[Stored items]
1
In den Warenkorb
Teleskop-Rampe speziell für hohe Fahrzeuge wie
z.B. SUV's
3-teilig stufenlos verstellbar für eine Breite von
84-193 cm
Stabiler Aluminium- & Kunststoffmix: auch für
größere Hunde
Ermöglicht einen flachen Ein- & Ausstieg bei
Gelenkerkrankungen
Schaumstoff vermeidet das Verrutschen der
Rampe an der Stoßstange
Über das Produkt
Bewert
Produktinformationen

▸ EXERCISE OBJECTIVE
Please reproduce the records above with "Stoßstange" renamed to "Ladekante" wherever it occurs, keeping everything else unchanged.

▸ EXERCISE RESULT
1
In den Warenkorb
Teleskop-Rampe speziell für hohe Fahrzeuge wie
z.B. SUV's
3-teilig stufenlos verstellbar für eine Breite von
84-193 cm
Stabiler Aluminium- & Kunststoffmix: auch für
größere Hunde
Ermöglicht einen flachen Ein- & Ausstieg bei
Gelenkerkrankungen
Schaumstoff vermeidet das Verrutschen der
Rampe an der Ladekante
Über das Produkt
Bewert
Produktinformationen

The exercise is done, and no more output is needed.